L’évaluation comportementale a globalement pour objectifs de connaître un individu, de comprendre ses comportements, d’estimer, anticiper et se prémunir des risques éventuels pour lui-même, son entourage et la population en général.

Après une période d’observations, de tests et éventuellement de contacts tactiles, l’observateur dresse un bilan sur les attitudes du chien, apporte ses conclusions sur son comportement potentiel dans certaines situations et dispense ses conseils aux propriétaires ou aux détenteurs (un refuge par exemple).

Les avantages de la méthode

Une observation distanciée dans un lieu neutre permet de se faire une idée sur l’adaptabilité d’un sujet, et notamment sur ses capacités à faire face à une situation nouvelle : présence d’une personne inconnue jusque-là, environnement différent du quotidien, demandes inhabituelles. Ses réponses devront être modérées et proportionnelles à l’intensité du stimulus initial.

De plus, selon les expérimentations qui sont faites, les réactions de l’animal renseigneront sur sa bonne sociabilité vis-à-vis des personnes et des congénères, sa tolérance à la contrainte, sa gestion de la frustration, l’adéquation de ses postures au répertoire comportemental classique de l’espèce, etc. 

Même si elle est imparfaite, cette prise de mesures a le mérite d’exister et permet un certain nombre d’anticipations.

Les failles du concept

Le fait de se trouver dans un environnement inaccoutumé perturbe de nombreux animaux (il y a des humains qui n’apprécient pas davantage de quitter leurs repères) et impacte invariablement leurs comportements.

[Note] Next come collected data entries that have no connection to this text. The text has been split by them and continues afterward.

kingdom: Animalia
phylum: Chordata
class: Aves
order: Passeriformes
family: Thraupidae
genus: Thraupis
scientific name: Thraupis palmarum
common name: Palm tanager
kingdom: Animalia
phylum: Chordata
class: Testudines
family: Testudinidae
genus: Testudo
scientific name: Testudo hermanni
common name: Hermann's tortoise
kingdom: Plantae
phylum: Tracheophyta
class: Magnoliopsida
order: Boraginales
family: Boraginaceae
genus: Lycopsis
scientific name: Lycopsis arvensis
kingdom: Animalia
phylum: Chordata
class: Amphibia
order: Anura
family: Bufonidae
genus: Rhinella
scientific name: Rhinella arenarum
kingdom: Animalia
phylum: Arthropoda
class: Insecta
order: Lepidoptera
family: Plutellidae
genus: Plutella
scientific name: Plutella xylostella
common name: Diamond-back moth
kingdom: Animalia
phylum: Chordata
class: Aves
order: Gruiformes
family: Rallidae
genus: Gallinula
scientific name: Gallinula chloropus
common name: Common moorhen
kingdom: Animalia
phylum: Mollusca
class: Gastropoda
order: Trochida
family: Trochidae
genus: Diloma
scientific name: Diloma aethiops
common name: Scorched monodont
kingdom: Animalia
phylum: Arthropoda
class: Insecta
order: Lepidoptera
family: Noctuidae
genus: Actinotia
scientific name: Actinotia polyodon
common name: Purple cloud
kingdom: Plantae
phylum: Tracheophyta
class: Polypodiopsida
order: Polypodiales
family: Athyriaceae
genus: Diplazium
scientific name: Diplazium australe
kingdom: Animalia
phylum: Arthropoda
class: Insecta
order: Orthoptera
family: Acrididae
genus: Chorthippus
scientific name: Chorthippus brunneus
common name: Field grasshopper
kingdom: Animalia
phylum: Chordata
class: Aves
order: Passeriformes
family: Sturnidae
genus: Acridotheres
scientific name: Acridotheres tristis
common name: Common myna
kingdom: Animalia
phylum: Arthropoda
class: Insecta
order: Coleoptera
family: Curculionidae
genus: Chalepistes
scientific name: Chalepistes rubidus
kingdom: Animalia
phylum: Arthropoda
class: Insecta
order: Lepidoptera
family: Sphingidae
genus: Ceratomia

On peut se demander si une observation (parfois au travers d’une vitre ou d’une grille de box) renseigne suffisamment sur les attitudes qui auront lieu dans un autre contexte de vie, dans la rue, dans la famille, au sein de l’habitation, etc. C’est comme si vous étiez observé durant quelques minutes par quelqu’un qui prétendrait ensuite vous connaître intégralement : ce n’est pas vraiment satisfaisant ni prédictif.

L’évaluation optimale

Cependant, pour être exhaustif et se faire une idée la plus précise possible du profil de chacun, un maximum de domaines devraient être étudiés autour des relations du sujet aux humains, aux congénères, aux déplacements dans l’espace, à la nourriture, aux promenades, aux ressources, etc. Il faudrait questionner longuement les propriétaires, se déplacer directement sur le lieu de vie, recueillir des indicateurs multiples… c’est malheureusement impossible dans la réalité.

De plus, pour approcher au mieux la propension réelle de l’animal à cohabiter paisiblement dans notre société, la discussion avec ses êtres d’attachement (ses propriétaires) est indispensable, mais… leur affection et leur manque d’objectivité sont également un écueil à contourner.